Page images and the text read from them:
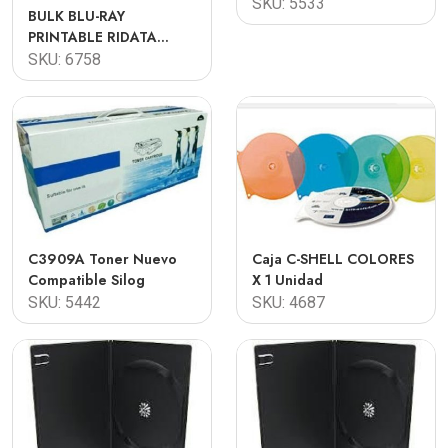
SKU: 5533
BULK BLU-RAY
PRINTABLE RIDATA
25GB X50
SKU: 6758
C3909A Toner Nuevo
Caja C-SHELL COLORES
Compatible Silog
X 1 Unidad
SKU: 5442
SKU: 4687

• **TASK INSTRUCTIONS**
Write out again, line for line, the extracted text from every entry above. Leave the pictures out.

• **ANSWER SECTION**
SKU: 5533
BULK BLU-RAY
PRINTABLE RIDATA
25GB X50
SKU: 6758
C3909A Toner Nuevo
Caja C-SHELL COLORES
Compatible Silog
X 1 Unidad
SKU: 5442
SKU: 4687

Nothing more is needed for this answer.